EXTRACT TO READ ▸

-*-

How to avoid many database round trips and a lot of irrelevant data?

https://stackoverflow.com/questions/7103230

17-12-2020
|

题

I have worked with various applications and encountered this situation many times. Until now I have not figured out what is the best approach.

Here's the scenario:

I have an application either desktop or web
I need to retrieve simple documents from the database. The document has a general details and item details so the database:

GeneralDetails table:

| DocumentID | DateCreated | Owner     |
| 1          | 07/07/07    | Naruto    |
| 2          | 08/08/08    | Goku      |
| 3          | 09/09/09    | Taguro    |

ItemDetails table

| DocumentID | Item        | Quantity  |
| 1          | Marbles     | 20        |
| 1          | Cards       | 56        |
| 2          | Yo-yo       | 1         |
| 2          | Chess board | 3         |
| 2          | GI Joe      | 12        |
| 3          | Rubber Duck | 1         |

As you can see, the tables have a one-to-many relationship. Now, in order to retrieve all the documents and their respective items, I always do either of the two:

Method 1 - Many round trips (pseudo-code):

 Documents = GetFromDB("select DocumentID, Owner " +
                       "from GeneralDetails") 
 For Each Document in Documents
{
    Display(Document["CreatedBy"])
    DocumentItems = GetFromDB("select Item, Quantity " + 
                              "from ItemDetails " + 
                              "where DocumentID = " + Document["DocumentID"] + "")
    For Each DocumentItem in DocumentItems
    {
        Display(DocumentItem["Item"] + " " + DocumentItem["Quantity"])
    }
}

Method 2 - Much irrelevant data (pseudo-code):

DocumentsAndItems = GetFromDB("select g.DocumentID, g.Owner, i.Item, i.Quantity " + 
                              "from GeneralDetails as g " +
                              "inner join ItemDetails as i " +
                              "on g.DocumentID = i.DocumentID")
//Display...

I used the first method when I was in college for desktop applications, the performance was not bad so I realized it was okay.

Until one day, I saw an article "Make the web faster", it says that many round trips to the database is bad; so ever since then I have used the second method.

On the second method, I avoided round trips by using inner join to retrieve the first and the second table at once, but it produces unecessary or redundant data. See the result set.

-*-

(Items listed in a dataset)
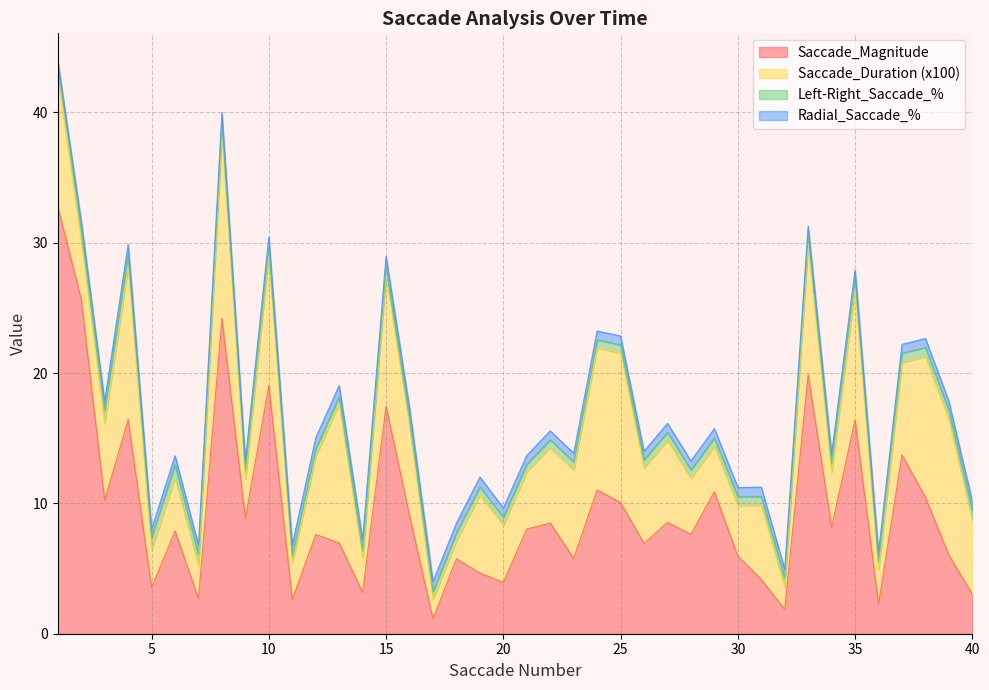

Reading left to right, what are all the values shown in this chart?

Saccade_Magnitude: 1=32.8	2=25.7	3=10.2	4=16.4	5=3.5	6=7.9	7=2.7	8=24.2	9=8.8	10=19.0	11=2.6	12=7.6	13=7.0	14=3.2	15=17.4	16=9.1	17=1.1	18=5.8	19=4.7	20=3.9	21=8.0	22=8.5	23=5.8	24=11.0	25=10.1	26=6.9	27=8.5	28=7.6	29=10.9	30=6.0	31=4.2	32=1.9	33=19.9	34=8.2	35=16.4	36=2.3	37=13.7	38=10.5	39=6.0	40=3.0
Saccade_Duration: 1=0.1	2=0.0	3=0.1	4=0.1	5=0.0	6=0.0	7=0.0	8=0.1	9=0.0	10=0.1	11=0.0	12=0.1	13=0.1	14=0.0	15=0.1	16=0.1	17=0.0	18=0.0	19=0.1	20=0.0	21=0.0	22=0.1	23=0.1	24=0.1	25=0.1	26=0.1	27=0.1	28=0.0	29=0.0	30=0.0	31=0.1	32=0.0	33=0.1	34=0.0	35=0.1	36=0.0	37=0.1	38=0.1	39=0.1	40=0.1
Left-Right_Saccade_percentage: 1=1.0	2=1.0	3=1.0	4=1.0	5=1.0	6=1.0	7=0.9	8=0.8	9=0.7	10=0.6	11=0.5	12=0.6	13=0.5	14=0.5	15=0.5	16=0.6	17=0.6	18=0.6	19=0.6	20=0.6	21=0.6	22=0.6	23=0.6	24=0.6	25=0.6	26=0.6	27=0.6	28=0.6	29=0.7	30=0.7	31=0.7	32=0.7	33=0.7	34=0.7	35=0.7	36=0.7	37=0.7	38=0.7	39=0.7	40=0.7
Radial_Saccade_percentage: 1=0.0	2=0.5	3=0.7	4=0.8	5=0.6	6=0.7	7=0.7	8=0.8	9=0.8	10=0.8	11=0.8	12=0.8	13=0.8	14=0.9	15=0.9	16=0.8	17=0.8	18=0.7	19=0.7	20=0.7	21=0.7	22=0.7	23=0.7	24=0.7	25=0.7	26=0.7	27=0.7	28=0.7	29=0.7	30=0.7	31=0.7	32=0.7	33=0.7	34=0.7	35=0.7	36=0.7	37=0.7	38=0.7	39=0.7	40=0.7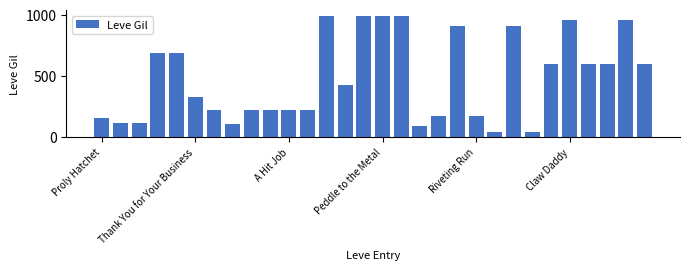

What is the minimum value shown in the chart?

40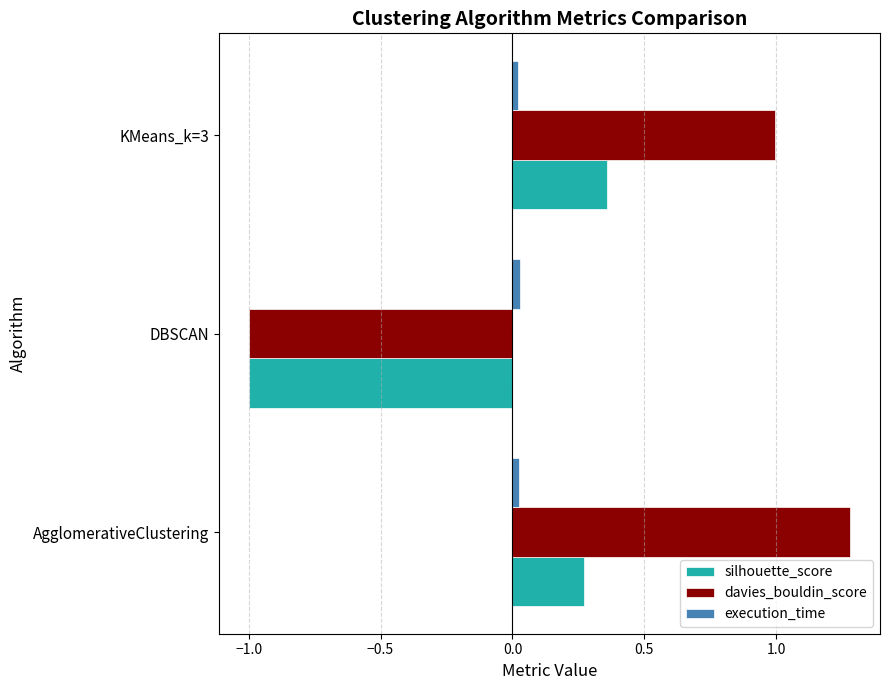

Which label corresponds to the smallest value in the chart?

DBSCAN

-*-

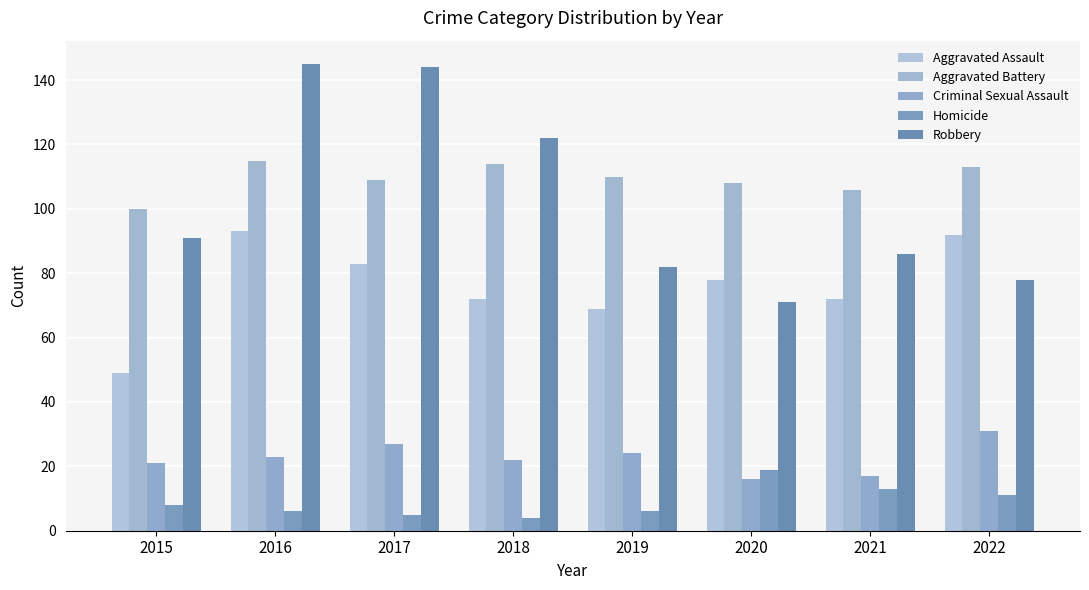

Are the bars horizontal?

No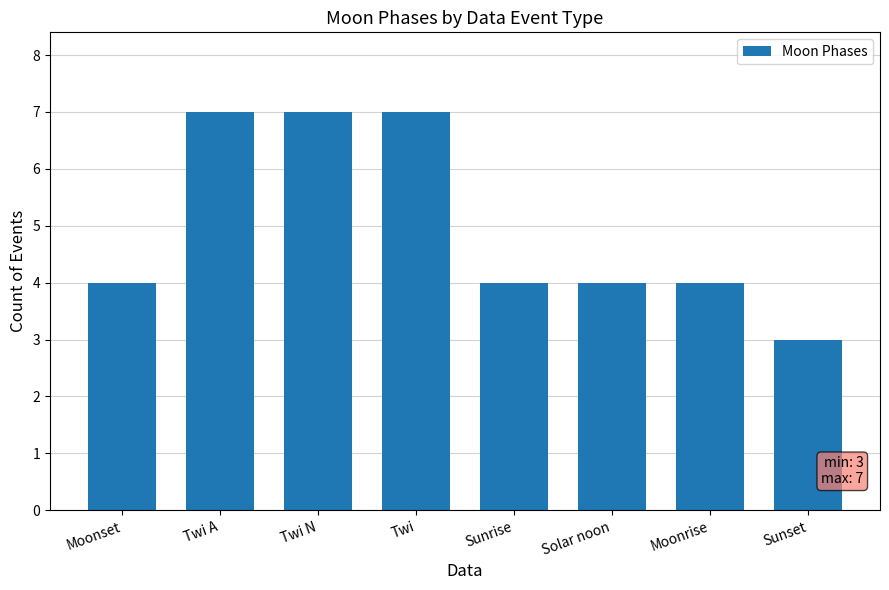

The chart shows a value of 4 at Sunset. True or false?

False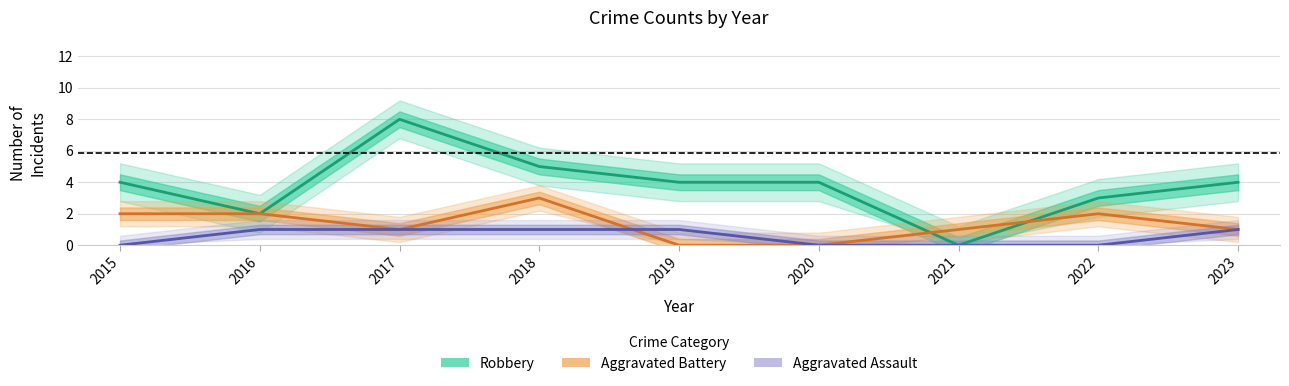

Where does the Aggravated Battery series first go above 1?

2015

-*-

WHAT YOU NEED TO DO ▸
Please copy the question about database round trips, starting at "How to avoid" and ending at "the best approach.", and swap "approach" for "strategy".

EXERCISE RESULT ▸
How to avoid many database round trips and a lot of irrelevant data?

https://stackoverflow.com/questions/7103230

17-12-2020
|

题

I have worked with various applications and encountered this situation many times. Until now I have not figured out what is the best strategy.